Nationalgeographic.co.id—Menurut sebuah studi baru UBC, yang telah diterbitkan di jurnal Global Change Biology pada 13 Desember 2021 berjudul Projecting global mariculture production and adaptation pathways under climate change, menunjukkan bahwa pasokan makanan laut yang dibudidayakan seperti salmon dan kerang diproyeksikan turun 16 persen secara global pada tahun 2090 jika tidak ada tindakan yang diambil untuk mengurangi perubahan iklim.
Makanan laut atau budidaya laut yang dibudidayakan di laut sering dilihat sebagai obat mujarab untuk masalah menipisnya stok ikan liar dan meningkatnya permintaan manusia, juga diperkirakan akan tumbuh secara substansial di tahun-tahun mendatang, kata penulis utama Dr. Muhammed Oyinlola, seorang peneliti pascadoktoral di Institute for the Oceans and Fisheries (IOF).

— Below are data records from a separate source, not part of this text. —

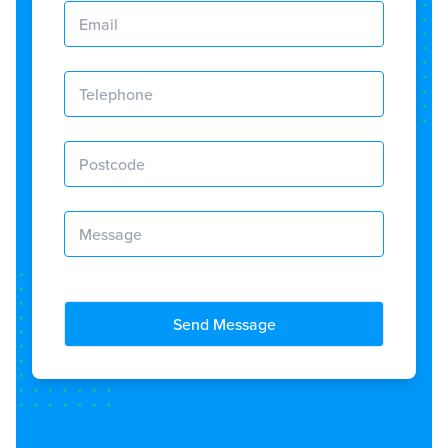
Send Message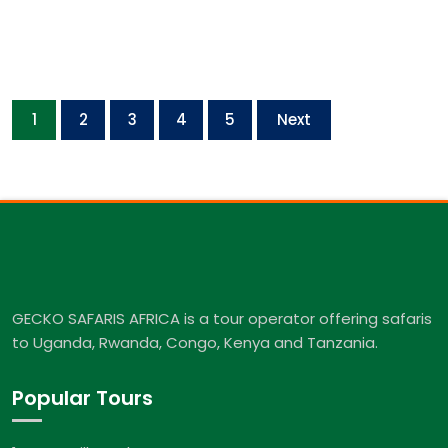
1
2
3
4
5
Next
GECKO SAFARIS AFRICA is a tour operator offering safaris
to Uganda, Rwanda, Congo, Kenya and Tanzania.
Popular Tours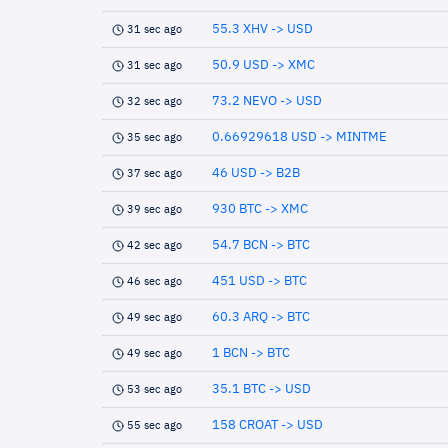
55.3 XHV -> USD
31 sec ago
50.9 USD -> XMC
31 sec ago
73.2 NEVO -> USD
32 sec ago
0.66929618 USD -> MINTME
35 sec ago
46 USD -> B2B
37 sec ago
930 BTC -> XMC
39 sec ago
54.7 BCN -> BTC
42 sec ago
451 USD -> BTC
46 sec ago
60.3 ARQ -> BTC
49 sec ago
1 BCN -> BTC
49 sec ago
35.1 BTC -> USD
53 sec ago
158 CROAT -> USD
55 sec ago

Tetapi studi pemodelan baru menyoroti industri yang rentan terhadap efek perubahan iklim seperti yang lainnya. "Jika kita terus membakar bahan bakar fosil pada tingkat kita saat ini, jumlah makanan laut seperti ikan atau kerang yang dapat dibudidayakan secara berkelanjutan akan meningkat hanya delapan persen pada tahun 2050, dan menurun sebesar 16 persen pada tahun 2090." tutur Oyinlola.

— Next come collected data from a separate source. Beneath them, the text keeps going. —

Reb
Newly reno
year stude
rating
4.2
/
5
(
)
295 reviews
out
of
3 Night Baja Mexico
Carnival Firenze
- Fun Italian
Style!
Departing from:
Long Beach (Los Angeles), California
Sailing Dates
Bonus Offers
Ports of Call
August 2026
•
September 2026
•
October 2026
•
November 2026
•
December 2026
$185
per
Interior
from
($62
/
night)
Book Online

Sebagai perbandingan, dalam skenario rendah emisi di mana tindakan diambil untuk mengurangi perubahan iklim, budidaya laut diproyeksikan tumbuh sekitar 17 persen pada pertengahan abad ke-21 dan sekitar 33 persen pada akhir abad ini, relatif terhadap pertumbuhan ekonomi pada 2000-an.
Model tersebut mempertimbangkan banyak faktor, termasuk di antaranya perubahan suhu laut, area budidaya laut yang sesuai di masa depan, dan pasokan tepung ikan juga minyak ikan. Ini dilakukan dengan memeriksa sekitar 70 persen dari produksi budidaya laut dunia pada tahun 2015, fokus pada Zona Ekonomi Eksklusif, di mana sebagian besar budidaya makanan laut dunia terjadi.
“Perubahan iklim akan memengaruhi produksi budidaya laut secara berbeda tergantung di mana pertanian berada di dunia, dan apa yang mereka hasilkan,” kata Oyinlola.